• [SUPPLIED TEXT]:
****

Studio album by Hombres G
- Released: March 8, 2005
- Genre: Rock, pop rock
- Label: DRO East West
- Producer: Nigel Walker

Hombres G chronology
| Peligrosamente Juntos (2002) | Todo esto es muy extraño (2005) | 10 (2007) |

= Todo esto es muy extraño =

Todo esto es muy extraño is the ninth album recorded by Spanish rock band Hombres G, released in 2005. It is the first studio album to follow Historia del bikini, which was released 12 years earlier in 1992.

==Track listing==

Todo esto es muy extraño (2004)
| No. | Title | Length |
|---|---|---|
| 1. | "El diablo dentro de mi" | 3:17 |
| 2. | "¿Por qué no ser amigos?" | 3:21 |
| 3. | "No lo sé" | 3:14 |
| 4. | "¿Qué soy yo para ti?" | 5:36 |
| 5. | "He de saber" | 2:51 |
| 6. | "Un poco más" | 3:26 |
| 7. | "Me quiero enamorar" | 2:39 |
| 8. | "Todos menos tú" | 4:09 |
| 9. | "Si te vas" | 2:51 |
| 10. | "El cielo herido" | 2:13 |
| 11. | "El resplandor" | 4:17 |
| 12. | "¿Por qué no ser amigos? (dueto con Dani Martín)" | 3:20 |

==Chart history==

| Chart | Provider(s) | Peak position |
|---|---|---|
| Spanish Albums Chart | PROMUSICAE | 4 |

== Personnel ==

- David Summers – vocals, bass
- Rafa Gutiérrez – guitar
- Daniel Mezquita – guitar
- Javier Molina – drums
- Dani Martín - accompanying vocals on ¿Por qué no ser amigos?

****

• [EXERCISE REQUIREMENTS]:
a – In the article on Todo esto es muy extraño, who is listed as the producer of the album?
b – From the article on Todo esto es muy extraño, extract the passage starting at "Todo esto es muy extraño is" and ending at "muy extraño (2004)".

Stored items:

****

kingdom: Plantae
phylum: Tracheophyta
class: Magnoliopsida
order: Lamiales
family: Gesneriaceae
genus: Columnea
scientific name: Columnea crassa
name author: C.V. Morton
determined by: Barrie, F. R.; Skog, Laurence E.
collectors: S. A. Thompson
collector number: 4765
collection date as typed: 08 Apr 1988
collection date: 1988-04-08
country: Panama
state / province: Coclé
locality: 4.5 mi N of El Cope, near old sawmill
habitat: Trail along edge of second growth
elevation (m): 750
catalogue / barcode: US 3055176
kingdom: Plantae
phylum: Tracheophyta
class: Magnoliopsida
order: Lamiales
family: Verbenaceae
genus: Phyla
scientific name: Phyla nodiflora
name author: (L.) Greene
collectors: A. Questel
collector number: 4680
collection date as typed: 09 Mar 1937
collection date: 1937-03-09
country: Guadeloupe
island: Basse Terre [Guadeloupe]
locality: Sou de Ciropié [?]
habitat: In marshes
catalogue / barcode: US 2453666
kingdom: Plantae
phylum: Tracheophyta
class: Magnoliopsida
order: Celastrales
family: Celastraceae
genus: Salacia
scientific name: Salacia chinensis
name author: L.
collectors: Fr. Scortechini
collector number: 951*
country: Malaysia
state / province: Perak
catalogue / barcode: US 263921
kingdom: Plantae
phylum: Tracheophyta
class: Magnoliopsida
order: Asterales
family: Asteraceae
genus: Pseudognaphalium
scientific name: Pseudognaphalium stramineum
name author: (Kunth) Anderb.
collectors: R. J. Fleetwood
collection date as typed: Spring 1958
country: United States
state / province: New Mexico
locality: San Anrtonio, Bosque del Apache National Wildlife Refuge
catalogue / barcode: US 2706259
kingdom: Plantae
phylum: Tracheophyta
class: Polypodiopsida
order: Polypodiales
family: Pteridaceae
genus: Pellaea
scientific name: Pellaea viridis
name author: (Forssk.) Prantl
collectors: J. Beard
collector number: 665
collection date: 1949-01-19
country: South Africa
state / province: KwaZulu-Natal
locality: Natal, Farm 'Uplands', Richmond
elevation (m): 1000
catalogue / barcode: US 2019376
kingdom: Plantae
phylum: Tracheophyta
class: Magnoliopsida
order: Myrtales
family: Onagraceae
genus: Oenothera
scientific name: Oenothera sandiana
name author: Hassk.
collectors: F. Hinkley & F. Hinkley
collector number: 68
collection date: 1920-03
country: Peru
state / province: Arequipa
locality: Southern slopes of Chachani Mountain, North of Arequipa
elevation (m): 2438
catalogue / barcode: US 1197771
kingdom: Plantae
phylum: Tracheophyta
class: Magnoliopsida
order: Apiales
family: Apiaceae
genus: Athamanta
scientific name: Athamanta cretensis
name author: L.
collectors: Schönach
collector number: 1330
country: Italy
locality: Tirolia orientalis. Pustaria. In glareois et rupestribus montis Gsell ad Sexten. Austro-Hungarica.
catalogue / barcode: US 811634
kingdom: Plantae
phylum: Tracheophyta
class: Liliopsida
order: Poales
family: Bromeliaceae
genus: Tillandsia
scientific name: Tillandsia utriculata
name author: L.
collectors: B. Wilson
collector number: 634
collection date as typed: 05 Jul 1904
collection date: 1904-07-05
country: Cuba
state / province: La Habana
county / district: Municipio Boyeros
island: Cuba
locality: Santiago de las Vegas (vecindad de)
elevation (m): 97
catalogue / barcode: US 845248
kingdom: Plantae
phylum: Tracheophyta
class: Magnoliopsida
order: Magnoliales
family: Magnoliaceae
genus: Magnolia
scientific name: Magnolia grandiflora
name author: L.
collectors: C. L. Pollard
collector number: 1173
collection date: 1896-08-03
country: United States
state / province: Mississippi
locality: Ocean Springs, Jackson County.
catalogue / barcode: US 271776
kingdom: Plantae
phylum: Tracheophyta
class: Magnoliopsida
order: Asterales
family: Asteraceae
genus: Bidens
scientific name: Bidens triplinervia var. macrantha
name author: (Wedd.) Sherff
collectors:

****

• [EXPECTED OUTPUTS]:
a – Nigel Walker

b –
Todo esto es muy extraño is the ninth album recorded by Spanish rock band Hombres G, released in 2005. It is the first studio album to follow Historia del bikini, which was released 12 years earlier in 1992.

==Track listing==

Todo esto es muy extraño (2004)